About this task >> Pick out and copy every line in the records below that contains the word "right".

────────

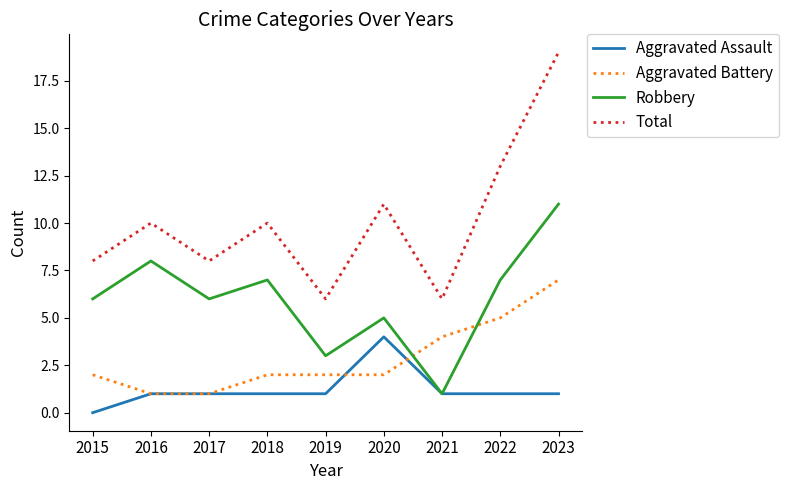

Reading left to right, transcribe all the data shown in this chart.

Aggravated Assault: 0	1	1	1	1	4	1	1	1
Aggravated Battery: 2	1	1	2	2	2	4	5	7
Robbery: 6	8	6	7	3	5	1	7	11
Total: 8	10	8	10	6	11	6	13	19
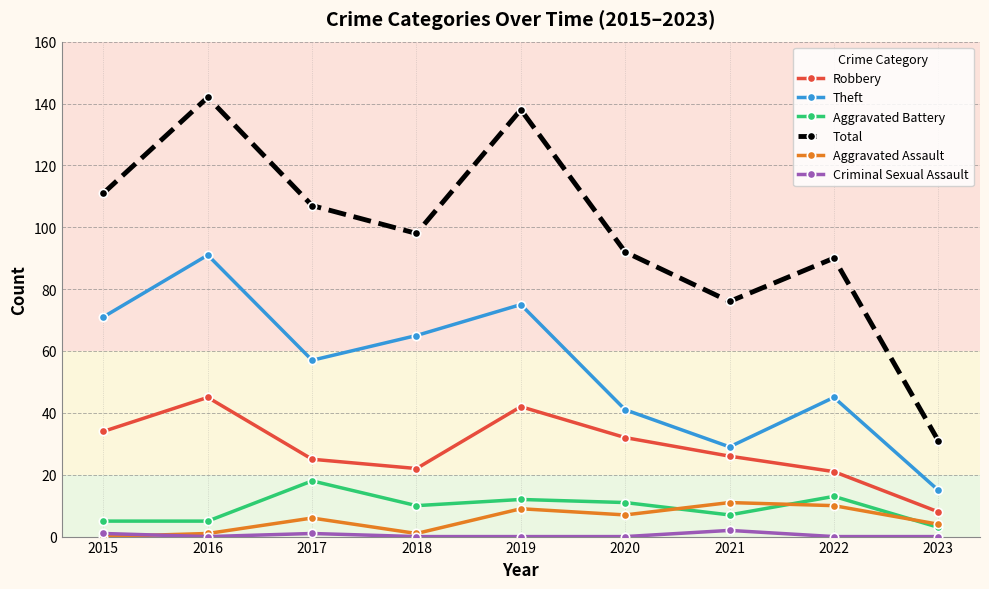

At how many categories does at least one series exceed 118?

2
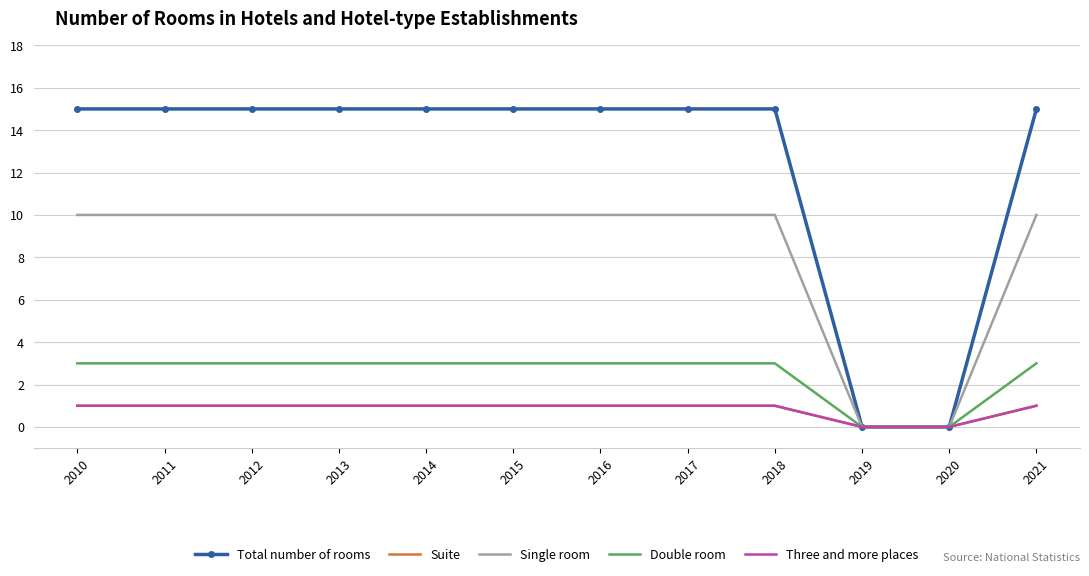

How many lines are shown in the chart?

5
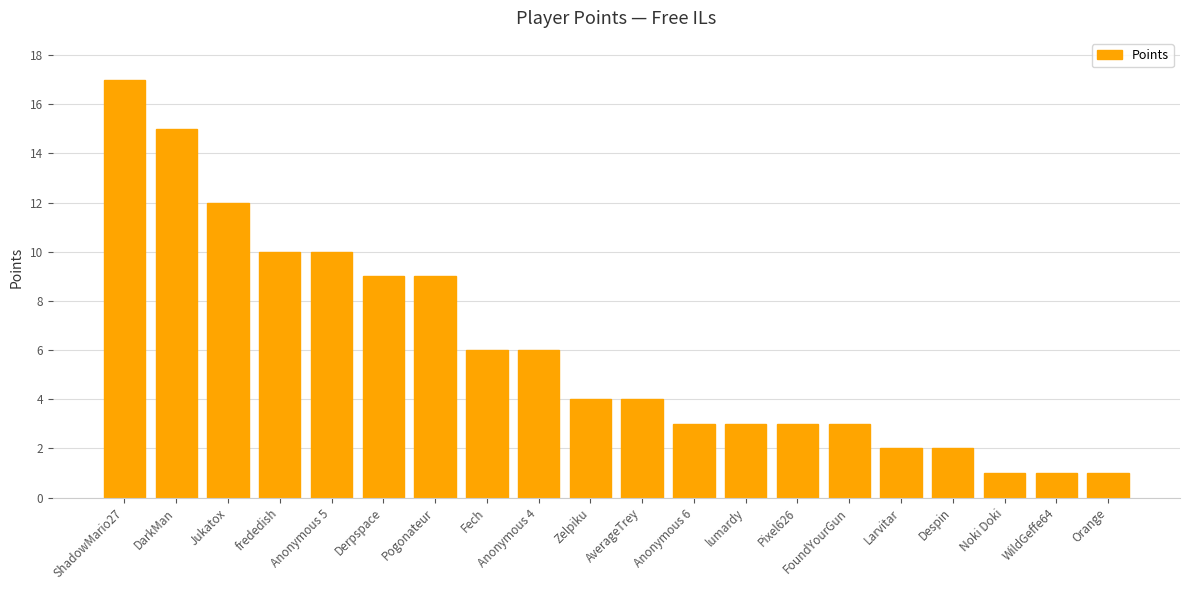

What is the label of the 13th bar from the right?

Fech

────────

Response >>
Reading left to right, transcribe all the data shown in this chart.
What is the label of the 13th bar from the right?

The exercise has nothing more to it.